An entrepreneur at heart, Scott was extremely proud of the innovative programs that emerged from Riverside including the Employment Collaboratives, Riverside Trauma Center, Behavioral Treatment Services, and most recently MindWise Innovations. “Scott was a fearless soul, never afraid to challenge the world, to take risks, and to fight for an idea. He was always pivoting and inventing new ways of thinking. Scott shaped Riverside into an organization that reflected his own fearless spirit,” said Satya Montgomery, Chief Operating Officer at Riverside.

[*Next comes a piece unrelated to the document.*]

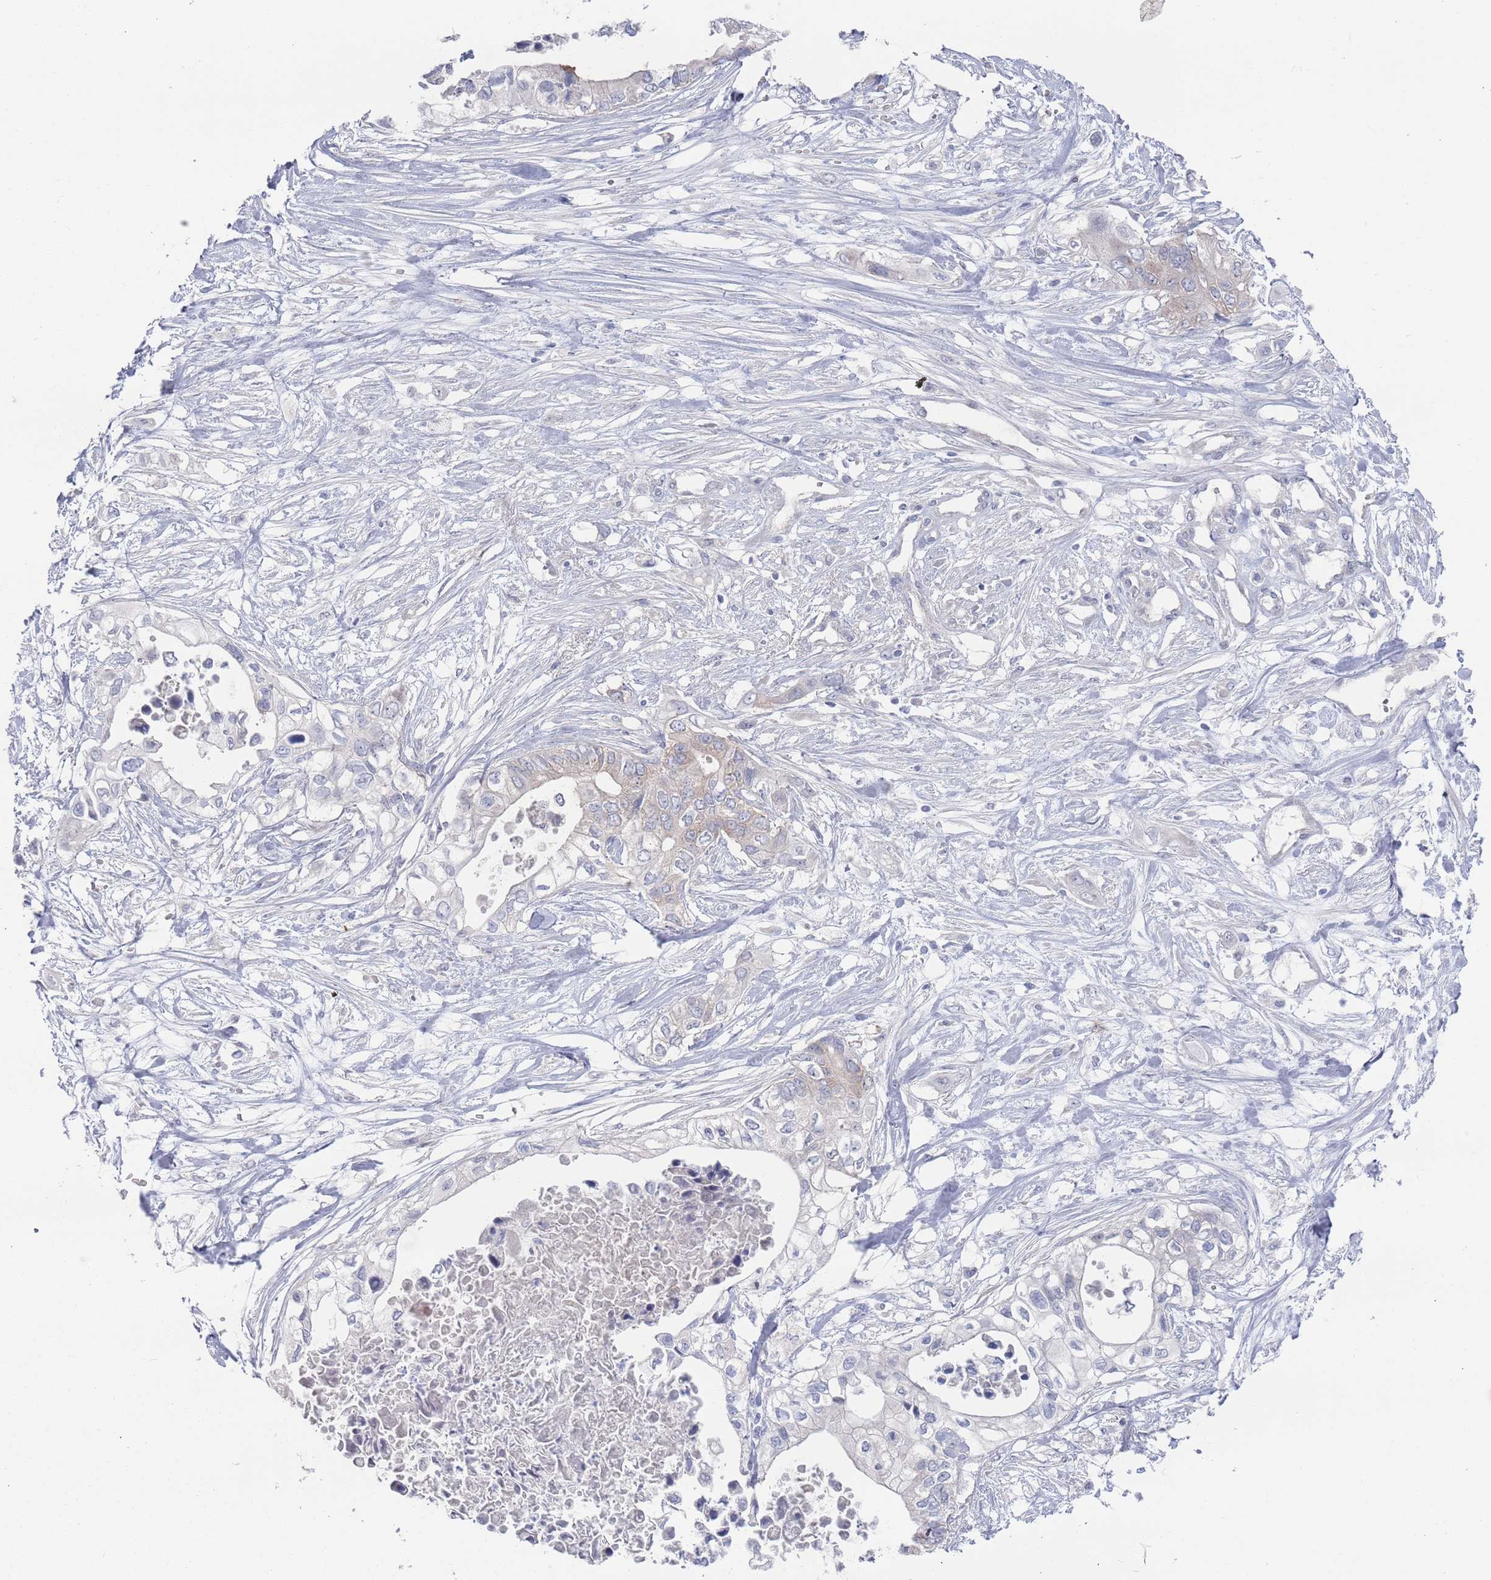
{"staining": {"intensity": "negative", "quantity": "none", "location": "none"}, "tissue": "pancreatic cancer", "cell_type": "Tumor cells", "image_type": "cancer", "snomed": [{"axis": "morphology", "description": "Adenocarcinoma, NOS"}, {"axis": "topography", "description": "Pancreas"}], "caption": "Tumor cells are negative for brown protein staining in pancreatic cancer.", "gene": "TMCO3", "patient": {"sex": "female", "age": 63}}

Scott recognized that the quality of services for people served, as well as the quality of life for human service employees, were reliant on funding and collaboration with government, funders, and among organizations. Savvy when it came to politics and partnerships, he was a leader of The Collaborative, a group that represents key industry trade associations. He had a way of bringing people together and mobilizing behind a common cause.
Scott was perhaps happiest in his African art-filled home listening to obscure blues music or in his spare time writing magazine articles about blues musicians he has known. But Scott loved his job and the organization he founded, and stayed involved as much as he could right up to the end of his life. As Marsha Medalie says, “He was a force who leaves us with lasting memories and a determination to continue our work. He stayed true to his values and the Riverside mission until his final days… making an important, positive difference in people’s lives.”
In lieu of flowers, Scott’s family has asked that contributions be made to Riverside Community Care: 270 Bridge Street, Dedham, Mass., 02026, or you may make a gift online here. If donating by check, please note the gift is in tribute to Scott so that we may notify his family. A memorial service is being planned for the fall.